Résumé de la décision
M. et Mme A... ont contesté un certificat d'urbanisme négatif délivré par le maire d'Allonne le 2 janvier 2014, qui faisait obstacle à leur projet de lotissement de sept parcelles. Le tribunal administratif d'Amiens a rejeté leur requête d'annulation de ce certificat. En appel, la Cour administrative d'appel a confirmé ce jugement, considérant que le certificat d'urbanisme était légalement fondé sur les dispositions de l'article UA 6 du règlement du plan local d'urbanisme de la commune, qui interdit l'implantation de constructions au-delà d'une bande de 25 mètres à partir des voies publiques.
Arguments pertinents
1. Légalité du certificat d'urbanisme : La Cour a affirmé que "les dispositions doivent être interprétées comme ne permettant de tenir compte que des voies préexistantes ou prévues dans un projet antérieurement approuvé", ce qui exclut les voies créées pour la mise en œuvre du projet en cours de demande. En l'espèce, les lots projetés étaient effectivement situés au-delà de la bande de 25 mètres à compter de l'alignement de la voie publique.

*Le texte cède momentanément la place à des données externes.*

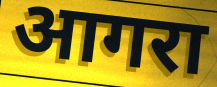
आगरा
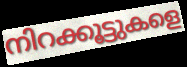
നിറക്കൂട്ടുകളെ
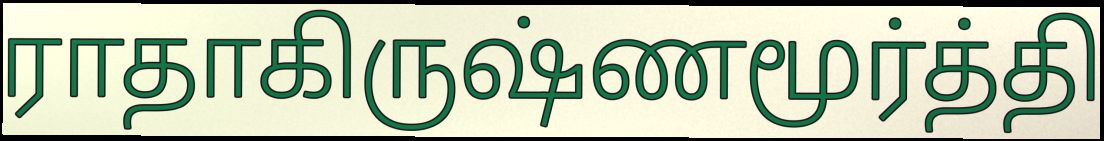
ராதாகிருஷ்ணமூர்த்தி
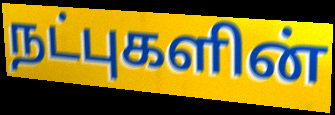
நட்புகளின்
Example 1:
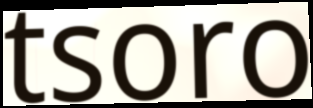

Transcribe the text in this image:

tsoro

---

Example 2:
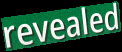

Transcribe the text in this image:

revealed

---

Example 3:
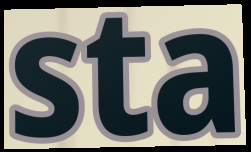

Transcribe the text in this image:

sta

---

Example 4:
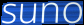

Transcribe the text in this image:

suno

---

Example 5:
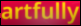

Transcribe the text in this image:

artfully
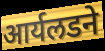
आर्यलडने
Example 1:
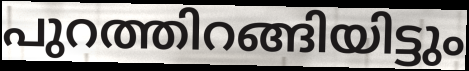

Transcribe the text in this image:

പുറത്തിറങ്ങിയിട്ടും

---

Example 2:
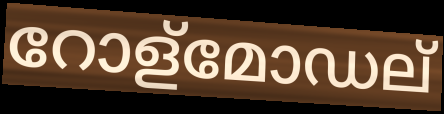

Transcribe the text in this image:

റോള്മോഡല്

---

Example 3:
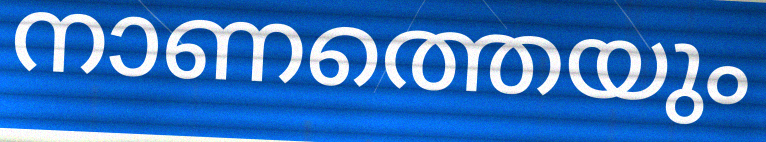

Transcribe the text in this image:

നാണത്തെയും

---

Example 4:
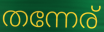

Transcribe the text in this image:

തന്നേര്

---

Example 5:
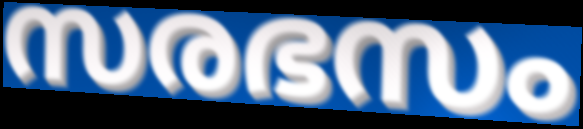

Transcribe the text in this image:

സരഭസം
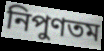
নিপুণতম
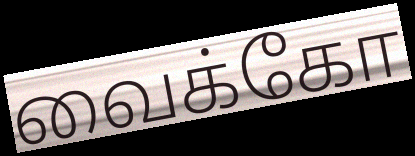
வைக்கோ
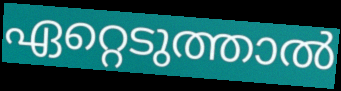
ഏറ്റെടുത്താൽ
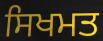
ਸਿਖਮਤ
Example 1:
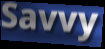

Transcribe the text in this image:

Savvy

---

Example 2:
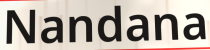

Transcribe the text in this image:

Nandana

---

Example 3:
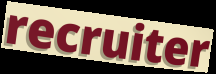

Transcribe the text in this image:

recruiter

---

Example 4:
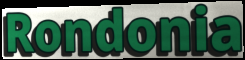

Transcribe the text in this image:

Rondonia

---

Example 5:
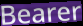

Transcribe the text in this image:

Bearer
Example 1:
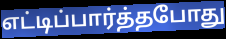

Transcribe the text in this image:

எட்டிப்பார்த்தபோது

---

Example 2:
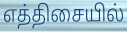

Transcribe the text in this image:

எத்திசையில்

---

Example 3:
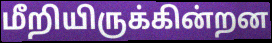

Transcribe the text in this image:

மீறியிருக்கின்றன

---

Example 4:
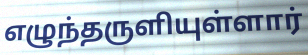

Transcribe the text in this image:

எழுந்தருளியுள்ளார்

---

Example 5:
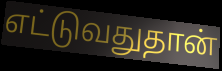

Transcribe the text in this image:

எட்டுவதுதான்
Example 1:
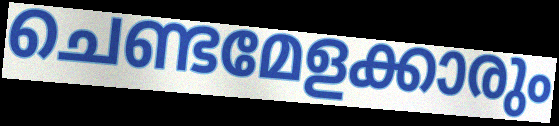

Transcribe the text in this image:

ചെണ്ടമേളക്കാരും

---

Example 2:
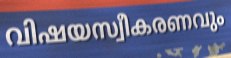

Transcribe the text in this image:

വിഷയസ്വീകരണവും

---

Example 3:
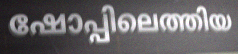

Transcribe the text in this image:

ഷോപ്പിലെത്തിയ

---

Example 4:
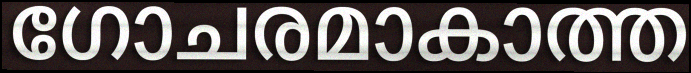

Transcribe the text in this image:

ഗോചരമാകാത്ത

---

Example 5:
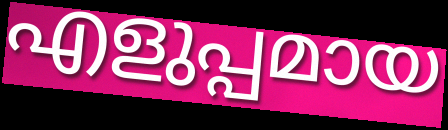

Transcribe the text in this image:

എളുപ്പമായ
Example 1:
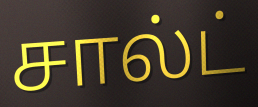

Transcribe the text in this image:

சால்ட்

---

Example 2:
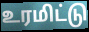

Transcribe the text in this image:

உரமிட்டு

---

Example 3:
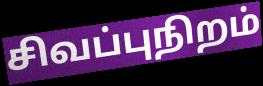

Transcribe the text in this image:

சிவப்புநிறம்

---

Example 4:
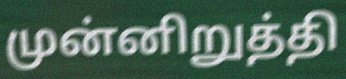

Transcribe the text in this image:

முன்னிறுத்தி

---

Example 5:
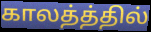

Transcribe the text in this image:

காலத்த்தில்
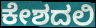
ಕೇಶದಲಿ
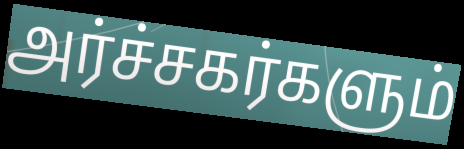
அர்ச்சகர்களும்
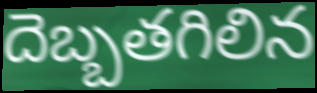
దెబ్బతగిలిన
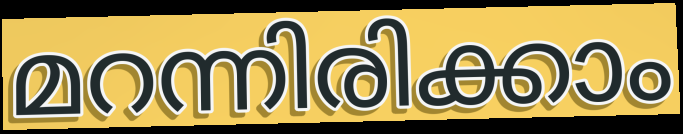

2. Non-contestation de la conformité à la réglementation : M. et Mme A... ne peuvent prévaloir de la création d'une voie interne dans leur projet, puisqu'elle ne figurait pas dans un projet approuvé antérieurement et n'existait pas lors de la délivrance du certificat. Ainsi, la décision du tribunal administratif d'Amiens a été fondée sur une "inexacte application" de la règle, jugée conforme par la Cour.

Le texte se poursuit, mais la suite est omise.